Mr. Mading’s trip to South Sudan was made possible by the U.N. refugee agency.

“One family torn apart by war is too many” is the U.N. theme for World Refugee Day, which is commemorated each June 20.

Guor’s story epitomizes that theme,” said Charity Tooze, director of celebrity relations and special projects at the U.N. refugee agency office in Washington, who first reached out to Mr. Mading last year.

The refugee crisis created by the war in Syria has eclipsed other crises and diverted international attention.

Ms.
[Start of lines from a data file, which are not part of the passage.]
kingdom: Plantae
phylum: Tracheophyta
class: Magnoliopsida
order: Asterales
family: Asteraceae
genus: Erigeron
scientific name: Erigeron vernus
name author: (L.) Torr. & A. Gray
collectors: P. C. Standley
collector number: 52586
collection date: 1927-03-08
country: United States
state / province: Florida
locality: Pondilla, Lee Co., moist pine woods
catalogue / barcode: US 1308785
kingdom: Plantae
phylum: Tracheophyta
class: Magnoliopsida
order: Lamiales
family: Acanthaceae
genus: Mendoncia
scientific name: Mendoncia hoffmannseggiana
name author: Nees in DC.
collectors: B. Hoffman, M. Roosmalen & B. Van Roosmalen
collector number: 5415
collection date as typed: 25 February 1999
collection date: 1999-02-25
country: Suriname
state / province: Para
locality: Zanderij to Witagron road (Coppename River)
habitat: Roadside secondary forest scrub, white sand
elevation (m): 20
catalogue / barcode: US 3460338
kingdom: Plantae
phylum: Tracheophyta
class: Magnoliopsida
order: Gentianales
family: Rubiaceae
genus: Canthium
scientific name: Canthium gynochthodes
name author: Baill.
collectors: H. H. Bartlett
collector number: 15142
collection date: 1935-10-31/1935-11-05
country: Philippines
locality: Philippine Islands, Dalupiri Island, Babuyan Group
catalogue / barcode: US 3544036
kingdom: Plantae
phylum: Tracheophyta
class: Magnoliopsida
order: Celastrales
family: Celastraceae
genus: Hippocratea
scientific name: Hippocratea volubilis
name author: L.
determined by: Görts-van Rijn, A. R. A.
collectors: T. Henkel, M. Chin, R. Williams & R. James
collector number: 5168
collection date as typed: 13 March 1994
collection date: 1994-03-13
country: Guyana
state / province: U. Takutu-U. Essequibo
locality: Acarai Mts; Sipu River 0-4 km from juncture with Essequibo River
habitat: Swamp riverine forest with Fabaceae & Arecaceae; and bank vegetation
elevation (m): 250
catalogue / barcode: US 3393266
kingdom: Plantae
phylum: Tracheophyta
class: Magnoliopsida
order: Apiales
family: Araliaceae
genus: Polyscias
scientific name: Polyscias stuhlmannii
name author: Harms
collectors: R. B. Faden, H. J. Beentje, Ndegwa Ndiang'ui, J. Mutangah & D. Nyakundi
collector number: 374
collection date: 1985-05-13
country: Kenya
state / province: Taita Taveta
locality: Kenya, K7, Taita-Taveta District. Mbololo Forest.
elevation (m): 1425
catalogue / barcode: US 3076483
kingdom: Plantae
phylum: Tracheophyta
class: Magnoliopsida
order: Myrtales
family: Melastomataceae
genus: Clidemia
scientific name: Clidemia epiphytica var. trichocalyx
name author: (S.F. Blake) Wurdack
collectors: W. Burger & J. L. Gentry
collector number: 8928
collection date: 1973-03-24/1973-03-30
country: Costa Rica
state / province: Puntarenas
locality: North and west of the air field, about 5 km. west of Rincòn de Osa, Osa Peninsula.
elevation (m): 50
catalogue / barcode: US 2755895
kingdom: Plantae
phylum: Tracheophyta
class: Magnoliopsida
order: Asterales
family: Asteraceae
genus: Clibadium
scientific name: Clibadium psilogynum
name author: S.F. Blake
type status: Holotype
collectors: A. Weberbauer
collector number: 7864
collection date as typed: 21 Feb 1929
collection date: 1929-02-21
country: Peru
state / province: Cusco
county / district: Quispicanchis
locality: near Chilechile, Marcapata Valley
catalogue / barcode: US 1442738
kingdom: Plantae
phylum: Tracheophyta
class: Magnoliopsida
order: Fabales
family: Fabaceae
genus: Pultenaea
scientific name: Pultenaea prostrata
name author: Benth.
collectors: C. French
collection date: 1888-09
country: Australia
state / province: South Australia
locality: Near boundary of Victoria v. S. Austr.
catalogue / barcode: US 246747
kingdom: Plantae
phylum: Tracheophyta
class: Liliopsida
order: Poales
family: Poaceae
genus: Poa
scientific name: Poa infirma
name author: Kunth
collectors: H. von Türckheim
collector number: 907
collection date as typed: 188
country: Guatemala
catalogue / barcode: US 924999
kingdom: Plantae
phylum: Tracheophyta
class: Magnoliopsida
Tooze described the situation in South Sudan as unique.

“It is a brand-new country that is trying to create stability with all these refugees on the border in what is the toughest part of Africa to get to,” she said.

Mr. Mading developed a passion for running while in high school in New Hampshire. He studied chemistry at Iowa State University and now lives in Flagstaff, Ariz.

Mr. Mading, who was not a U.S. citizen at the time, participated in the marathon at the Olympic Games in London last year under the Olympic flag, unaffiliated with any nation. He became an American citizen in February.

When he left Sudan, Mr. Mading swore he would never run again because it was something he associated with fleeing for his life.

“I didn’t know running is something you do as a sport,” he said. “But running has given me an opportunity to give back what I owe to people.”

Mr. Mading wants to help develop a sports program in South Sudan and use his experience to train young athletes.

As for his own goals, he hopes to run again in the Olympics in Rio de Janeiro in three years.

“Hopefully, in 2016 I will either represent South Sudan or the U.S.,” he said. “I see them both as my country.”